UPDATE when the values are the same

  • Does an UPDATE query overwrite existing values if the already existing value is the same as the one your updating with?

  • I think what you mean is if you have a data set like this:

    CREATE TABLE USERS ( TYPEID INT,USERNAME VARCHAR(30),)

    INSERT VALUES (1,'JSMITH')

    INSERT VALUES (2,'JDOE')

    INSERT VALUES (1,'ASMITH')

    and you do something like this:

    UPDATE USERS

    SET TYPEID = 3

    WHERE TYPEID = 1

    will the update statement update both JSMITH and ASMITH? The simple answer is yes, it will.

  • CELKO (8/12/2012)


    Does an UPDATE query overwrite existing values if the already existing value is the same as the one your updating with?

    Who cares?

    Triggers, for example. transaction logs. Users sitting in frount of the frozen UI waiting while the database finishes the useless activity.

    Update dbo.Event

    SET Status = 1

    WHERE Eventdate < GETDATE()

    and Status = 0

    Without checking for the status value update will take forever on a big history table and add a big chunk to the Transaction Log file.

    If there is a FOR UPDATE trigger it will be executed for all records having Eventdate in the past.

    With Status = 0 added to the query it will actually update only recently added/processed records which have not been updated before. And trigger(s) will be run only for that smaller subset.

    When I fixed similar query on one of production databases it removed 8GB of data added daily to the TRN file. Not to mention easing the pressure on the server, improving performance not only this but other systems having databases hosted on the same SQL Server.

    _____________
    Code for TallyGenerator

  • Ask a simple yes/no question and get a few tangent replies, damn.

    Its quite simple. You have a table as follows.

    CREATE TABLE Test (

    ID INT IDENTITY(1,1)

    Name VARCHAR(100)

    )

    INSERT INTO Test (Name) VALUES ('Tom')

    UPDATE Test SET Name = 'Tom' WHERE ID = 1

    Does the update statement overwrite Tom even though Tom is already the value.

  • Why are you asking, and at what level of the engine are you interested in? (because the behaviour is interesting and complex when you get down to the deep internals)

    At a high level, yes it will.
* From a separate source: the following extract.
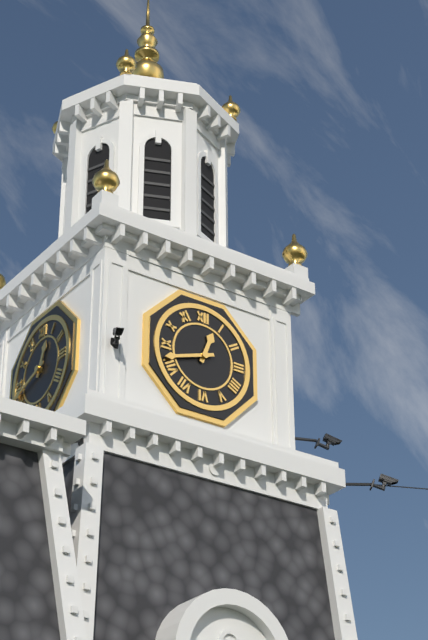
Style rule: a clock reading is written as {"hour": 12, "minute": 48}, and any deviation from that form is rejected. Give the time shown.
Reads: {"hour": 12, "minute": 42}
The row qualifies for the update, so the row gets updated, it will count towards the rows affected and the row will appear in the inserted and deleted pseudo-tables in triggers (and in the OUTPUT clause)

    When it comes to logging and to the actual modifications of the pages, it's more complex. It's not a simple yes/no question.

    Gail Shaw
    Microsoft Certified Master: SQL Server, MVP, M.Sc (Comp Sci)
    SQL In The Wild: Discussions on DB performance with occasional diversions into recoverability

    We walk in the dark places no others will enter
    We stand on the bridge and no one may pass
  • Okay so getting a little more specific. Does the SQL Server edit the MDF file and overwrite the current value of that record or does it carry out a check to see if their the same to save writing to the HDD something that's already there.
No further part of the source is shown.